Recall the ExpandTab property discussed earlier. In this demo program it is false, so genuine tabs are used. To confirm this, click at the front of the second "select" keyword, then use the left arrow key to move to the left. A single press of the key should move your cursor below the "where" keyword. If the program was using spaces, you would have moved only a single character width.

The underlying RichTextBox control does not expose a mechanism for changing the width of a tab. But if you switch to tab-equivalent spaces, then you do. Terminate the program, go to the visual designer, select the SyntaxHilightTextBox and find the ExpandTab property. Change it to true, and change the TabSize property to 2. Re-execute the program and repeat the test process described earlier and you get much less dramatic movements when you right shift.

Left-shifting has a subtle difference from right-shifting. Right-shifting will always add either a tab or tab-equivalent spaces, dependent solely on the ExpandTab property. Left-shifting, however, ignores whether spaces or tabs were inserted; the object of the operation is to remove them, whatever they are! Left-shifting removes white space from the beginning of the line. So, if the first character of a given line is a tab, the operation removes that tab; otherwise, it removes the number of spaces specified in the TabSize property, if present. If neither condition is met, then no action is performed.
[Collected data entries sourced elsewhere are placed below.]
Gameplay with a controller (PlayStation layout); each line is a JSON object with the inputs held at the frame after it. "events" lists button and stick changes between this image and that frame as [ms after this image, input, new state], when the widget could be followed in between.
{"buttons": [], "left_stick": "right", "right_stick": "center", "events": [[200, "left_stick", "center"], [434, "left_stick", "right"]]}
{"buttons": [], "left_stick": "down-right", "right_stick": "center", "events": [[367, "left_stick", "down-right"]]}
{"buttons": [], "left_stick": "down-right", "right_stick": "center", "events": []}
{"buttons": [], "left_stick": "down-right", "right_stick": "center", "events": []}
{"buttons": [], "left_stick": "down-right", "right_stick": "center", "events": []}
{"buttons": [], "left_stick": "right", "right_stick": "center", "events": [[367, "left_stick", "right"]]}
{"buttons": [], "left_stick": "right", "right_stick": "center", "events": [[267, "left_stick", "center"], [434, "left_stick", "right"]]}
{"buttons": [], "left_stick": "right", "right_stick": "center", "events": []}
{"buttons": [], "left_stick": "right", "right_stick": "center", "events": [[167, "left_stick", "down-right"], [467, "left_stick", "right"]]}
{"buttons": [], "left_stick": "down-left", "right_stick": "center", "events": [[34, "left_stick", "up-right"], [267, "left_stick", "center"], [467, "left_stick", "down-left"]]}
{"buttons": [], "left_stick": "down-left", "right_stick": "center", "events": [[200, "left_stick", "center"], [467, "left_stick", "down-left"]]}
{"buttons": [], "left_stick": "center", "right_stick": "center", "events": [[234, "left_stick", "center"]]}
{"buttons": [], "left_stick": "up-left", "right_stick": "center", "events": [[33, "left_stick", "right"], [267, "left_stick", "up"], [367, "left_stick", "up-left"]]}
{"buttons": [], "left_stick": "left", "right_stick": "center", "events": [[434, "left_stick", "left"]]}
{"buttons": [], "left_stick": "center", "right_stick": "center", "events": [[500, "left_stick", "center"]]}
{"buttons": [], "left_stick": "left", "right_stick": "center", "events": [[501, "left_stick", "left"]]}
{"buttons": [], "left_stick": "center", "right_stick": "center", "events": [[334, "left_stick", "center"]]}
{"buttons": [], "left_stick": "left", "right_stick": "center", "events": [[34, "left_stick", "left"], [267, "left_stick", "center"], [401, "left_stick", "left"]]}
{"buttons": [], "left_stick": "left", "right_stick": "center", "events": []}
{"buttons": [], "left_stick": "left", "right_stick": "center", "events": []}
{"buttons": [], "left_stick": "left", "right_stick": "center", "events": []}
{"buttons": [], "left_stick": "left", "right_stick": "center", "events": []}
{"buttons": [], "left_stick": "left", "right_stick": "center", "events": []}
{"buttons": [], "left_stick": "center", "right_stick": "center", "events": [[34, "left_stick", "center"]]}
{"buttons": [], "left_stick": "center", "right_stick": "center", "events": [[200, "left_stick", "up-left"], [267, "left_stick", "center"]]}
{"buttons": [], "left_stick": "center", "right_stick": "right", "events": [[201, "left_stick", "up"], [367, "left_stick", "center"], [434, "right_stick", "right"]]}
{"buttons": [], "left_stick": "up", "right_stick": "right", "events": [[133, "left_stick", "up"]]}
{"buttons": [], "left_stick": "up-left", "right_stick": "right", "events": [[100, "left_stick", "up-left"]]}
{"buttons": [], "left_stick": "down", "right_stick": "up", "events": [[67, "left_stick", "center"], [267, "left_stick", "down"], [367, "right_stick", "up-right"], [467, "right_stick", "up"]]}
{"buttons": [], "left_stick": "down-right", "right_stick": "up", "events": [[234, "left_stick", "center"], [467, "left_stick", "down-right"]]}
Both right- and left-shifting operate on either the current line (when there's no selection) or the lines comprising the current selection. Neither operation requires users to select full lines.

Commenting Blocks of Text
Commenting and uncommenting are conceptually similar to shifting, although the operation inserts or removes comment characters rather than spaces or tabs. Users are free to manually insert either closed comments or end-of-line comments, but the commenting invoked by keystroke commands acts exclusively on end-of-line comments. Closed comments introduce dependencies between lines; a middle line of a three-line comment, for example, is only a comment because line one contains an opening mark and line three contains a closing mark. End-of-line comments allow every line to remain independent so users may then freely comment or uncomment any arbitrary selection of lines without changing semantics of its neighbors.

Figure 15. Keystroke Commenting: The sequence illustrates successive applications of block commenting, with the end-of-line comment character defined as a double hyphen (--).
Figure 15 shows a sequence of commenting operations. ExpandTabs is set to true for variety (note the smaller indentations in this figure as compared to Figure 14). In the first frame the cursor, though not visible, is at the beginning of the line containing "two". Pressing the comment keystroke (Control-Shift-C) adds a comment mark to the beginning of that line, as shown in the second frame. In the third frame I changed the selection to encompass two lines, and the fourth frame shows the result of commenting them. The fifth frame is the final result after changing the selection again and performing the commenting operation. As an added exercise, leave the selection where it is and uncomment the selection repeatedly (Control-Shift-U). The control does what you expect—it removes comment markers if present while ignoring lines without comment markers.

Sizing Blocks of Text
A common feature in word processors—but not often in code editors—is the ability to change the size of a block of text. The SyntaxHilightTextBox provides this ability, using the standard Ctrl-> and Ctrl-< keystrokes to increase and decrease font size, respectively. Rather than make these keys change the font size by a constant amount, I have programmed them to adjust the increment relative to the current font size. So, for example if you start at 8-point type, the keys will adjust font size by a single point. But if you are at 36-point type, the font size will change by 4 points. Imagine if you were at 64-point type and you wanted to go to 24-point, but had to do it in 1-point increments!